DOCUMENT SEGMENT:

In this design, the high level synthesis tool infers computational blocks with considerable latency cost for standard floating-point. In the case of floating-point multiplication [Fig. 5(c)], the synthesis infers a hardware block with a latency cost of 5 clock cycles; theoretically, this block would handle exponents addition, mantissas multiplication, and mantissa correction when needed. Moreover, in the case of floating-point addition [Fig. 5(d)], the synthesis infers a hardware block with a latency cost of 9 clock cycles; theoretically, this block would handle mantissas alignment, addition, and correction if necessary. Therefore, the use of standard floating-point in high-level synthesis results in a high computational cost that can be enhanced by a custom design.

Items stored from a collection
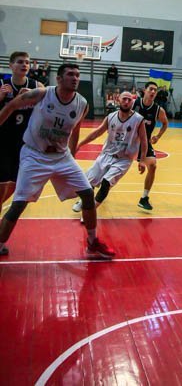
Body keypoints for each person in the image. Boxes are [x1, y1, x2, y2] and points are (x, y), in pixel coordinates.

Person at [0, 63, 115, 259]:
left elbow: (75, 131)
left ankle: (92, 243)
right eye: (70, 74)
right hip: (34, 155)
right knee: (19, 204)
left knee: (88, 194)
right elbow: (11, 106)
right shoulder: (42, 94)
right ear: (59, 78)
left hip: (61, 157)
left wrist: (72, 155)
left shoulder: (82, 103)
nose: (75, 78)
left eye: (77, 75)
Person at [72, 92, 149, 214]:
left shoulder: (138, 120)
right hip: (106, 154)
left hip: (123, 159)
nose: (127, 102)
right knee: (90, 181)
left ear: (132, 102)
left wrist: (142, 160)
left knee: (106, 183)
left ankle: (90, 211)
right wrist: (80, 144)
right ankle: (84, 201)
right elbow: (97, 132)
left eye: (129, 100)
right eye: (124, 99)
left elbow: (144, 141)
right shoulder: (111, 117)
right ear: (118, 99)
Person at [0, 51, 44, 254]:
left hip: (25, 145)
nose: (24, 65)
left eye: (27, 62)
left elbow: (47, 110)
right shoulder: (2, 84)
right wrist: (3, 98)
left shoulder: (37, 87)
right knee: (2, 187)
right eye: (20, 62)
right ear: (11, 65)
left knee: (16, 187)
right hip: (3, 143)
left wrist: (35, 100)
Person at [133, 81, 169, 211]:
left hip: (144, 142)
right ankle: (97, 187)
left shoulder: (158, 110)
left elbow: (165, 123)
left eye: (155, 90)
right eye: (151, 89)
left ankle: (144, 198)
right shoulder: (134, 103)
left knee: (153, 166)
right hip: (129, 140)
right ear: (145, 90)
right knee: (112, 166)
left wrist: (158, 136)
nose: (153, 92)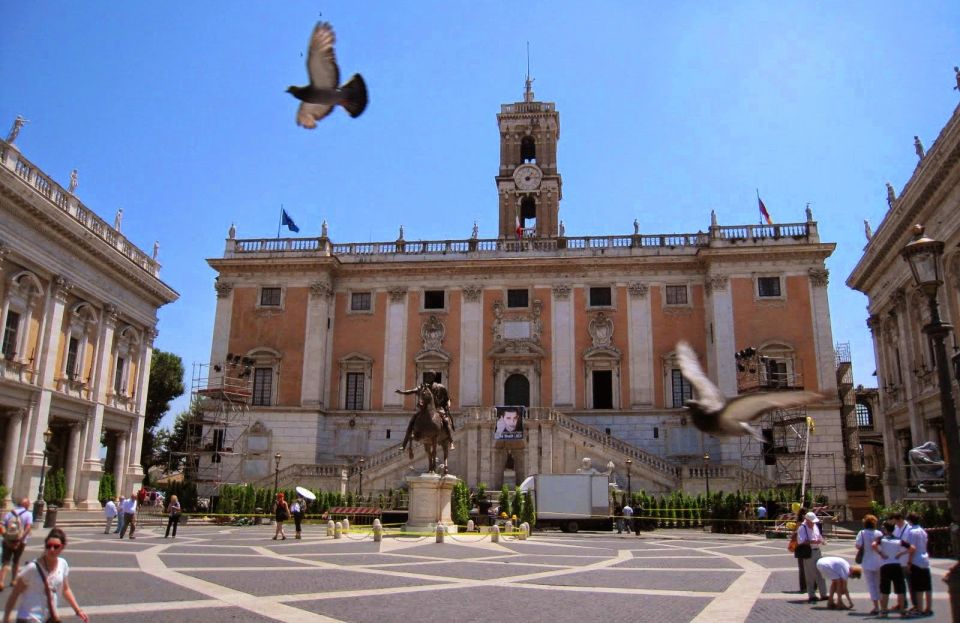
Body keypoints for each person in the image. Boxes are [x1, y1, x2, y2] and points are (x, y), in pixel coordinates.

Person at [2, 527, 88, 623]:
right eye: (49, 546)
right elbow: (15, 594)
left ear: (62, 547)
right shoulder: (32, 568)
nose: (51, 549)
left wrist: (78, 610)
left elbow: (65, 589)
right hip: (29, 617)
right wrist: (6, 618)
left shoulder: (62, 564)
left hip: (49, 617)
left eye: (56, 546)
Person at [397, 370, 455, 451]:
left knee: (445, 420)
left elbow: (447, 398)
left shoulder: (440, 387)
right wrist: (402, 392)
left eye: (430, 376)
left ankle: (451, 441)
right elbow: (411, 391)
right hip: (424, 409)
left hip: (438, 408)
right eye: (427, 376)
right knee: (412, 420)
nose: (428, 377)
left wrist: (448, 405)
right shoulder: (423, 387)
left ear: (434, 377)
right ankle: (404, 444)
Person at [874, 520, 909, 616]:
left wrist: (881, 553)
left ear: (885, 529)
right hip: (897, 565)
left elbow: (873, 545)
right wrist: (901, 553)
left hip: (885, 565)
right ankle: (902, 610)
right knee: (900, 588)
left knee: (885, 589)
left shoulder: (882, 539)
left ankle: (884, 610)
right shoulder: (898, 539)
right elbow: (912, 547)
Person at [902, 512, 933, 617]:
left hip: (916, 561)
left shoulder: (911, 532)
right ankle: (928, 608)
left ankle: (919, 608)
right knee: (927, 586)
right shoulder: (923, 531)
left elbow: (912, 548)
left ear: (910, 521)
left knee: (918, 587)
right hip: (925, 559)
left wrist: (909, 562)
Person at [0, 499, 33, 590]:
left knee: (6, 561)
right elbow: (28, 527)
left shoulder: (10, 513)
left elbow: (1, 525)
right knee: (16, 560)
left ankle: (1, 581)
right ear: (27, 505)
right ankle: (14, 580)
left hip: (8, 540)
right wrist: (20, 539)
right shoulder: (28, 514)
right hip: (21, 542)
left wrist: (6, 537)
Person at [856, 514, 883, 615]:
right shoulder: (879, 533)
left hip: (866, 561)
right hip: (878, 561)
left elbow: (858, 545)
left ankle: (876, 607)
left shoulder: (862, 533)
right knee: (879, 584)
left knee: (871, 585)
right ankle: (883, 605)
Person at [796, 511, 827, 603]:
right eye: (811, 521)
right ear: (806, 520)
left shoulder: (815, 526)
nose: (813, 523)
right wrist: (813, 541)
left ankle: (824, 594)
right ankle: (811, 595)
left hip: (817, 551)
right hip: (809, 552)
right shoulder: (802, 528)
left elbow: (819, 536)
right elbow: (801, 541)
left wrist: (822, 541)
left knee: (821, 573)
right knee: (810, 574)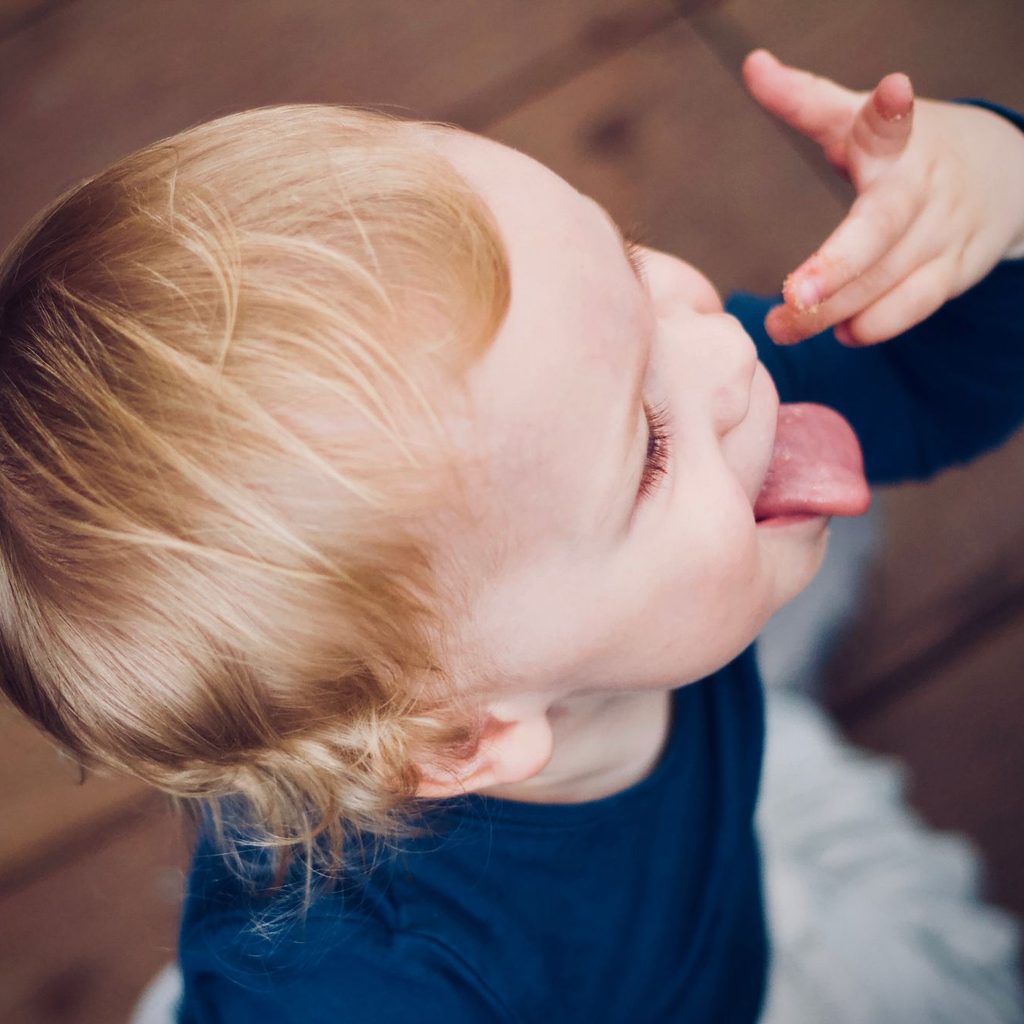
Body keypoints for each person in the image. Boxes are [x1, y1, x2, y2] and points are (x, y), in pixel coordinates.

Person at [1, 48, 1022, 1023]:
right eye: (651, 445)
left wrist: (995, 205)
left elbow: (919, 384)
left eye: (629, 261)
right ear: (467, 738)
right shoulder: (366, 986)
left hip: (710, 887)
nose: (726, 348)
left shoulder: (588, 439)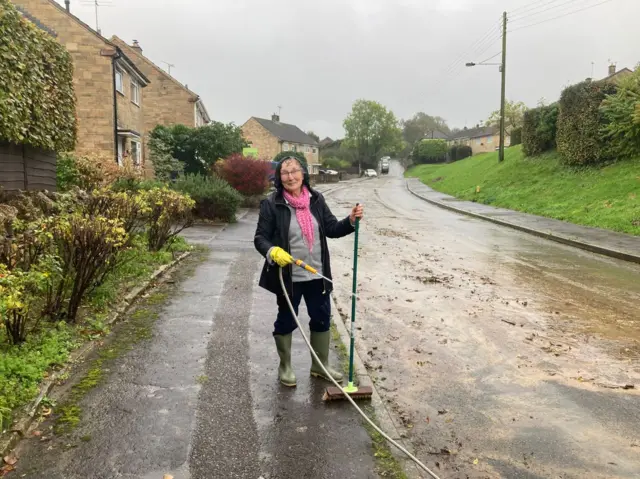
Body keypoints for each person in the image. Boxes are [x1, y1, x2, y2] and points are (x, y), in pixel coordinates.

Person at [254, 156, 364, 387]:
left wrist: (350, 221)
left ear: (304, 173)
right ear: (278, 177)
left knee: (322, 319)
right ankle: (285, 366)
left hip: (318, 275)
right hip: (289, 277)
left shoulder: (316, 200)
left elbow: (332, 229)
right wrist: (272, 250)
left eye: (295, 171)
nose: (290, 176)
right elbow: (260, 238)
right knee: (286, 320)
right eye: (285, 172)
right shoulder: (272, 203)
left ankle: (319, 366)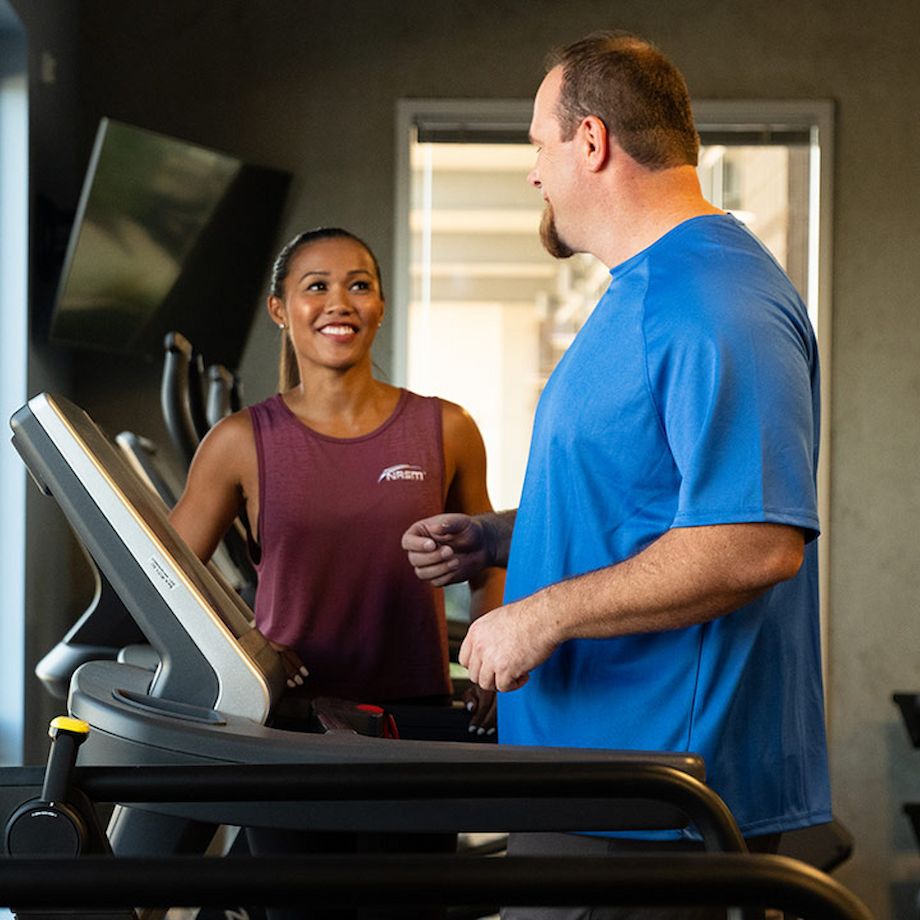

PROBLEM:
Copy out the entire floating-point latency passage word for word. Rely only on the floating-point latency passage, not on the lines.

SOLUTION:
In this design, the high level synthesis tool infers computational blocks with considerable latency cost for standard floating-point. In the case of floating-point multiplication [Fig. 5(c)], the synthesis infers a hardware block with a latency cost of 5 clock cycles; theoretically, this block would handle exponents addition, mantissas multiplication, and mantissa correction when needed. Moreover, in the case of floating-point addition [Fig. 5(d)], the synthesis infers a hardware block with a latency cost of 9 clock cycles; theoretically, this block would handle mantissas alignment, addition, and correction if necessary. Therefore, the use of standard floating-point in high-level synthesis results in a high computational cost that can be enhanced by a custom design.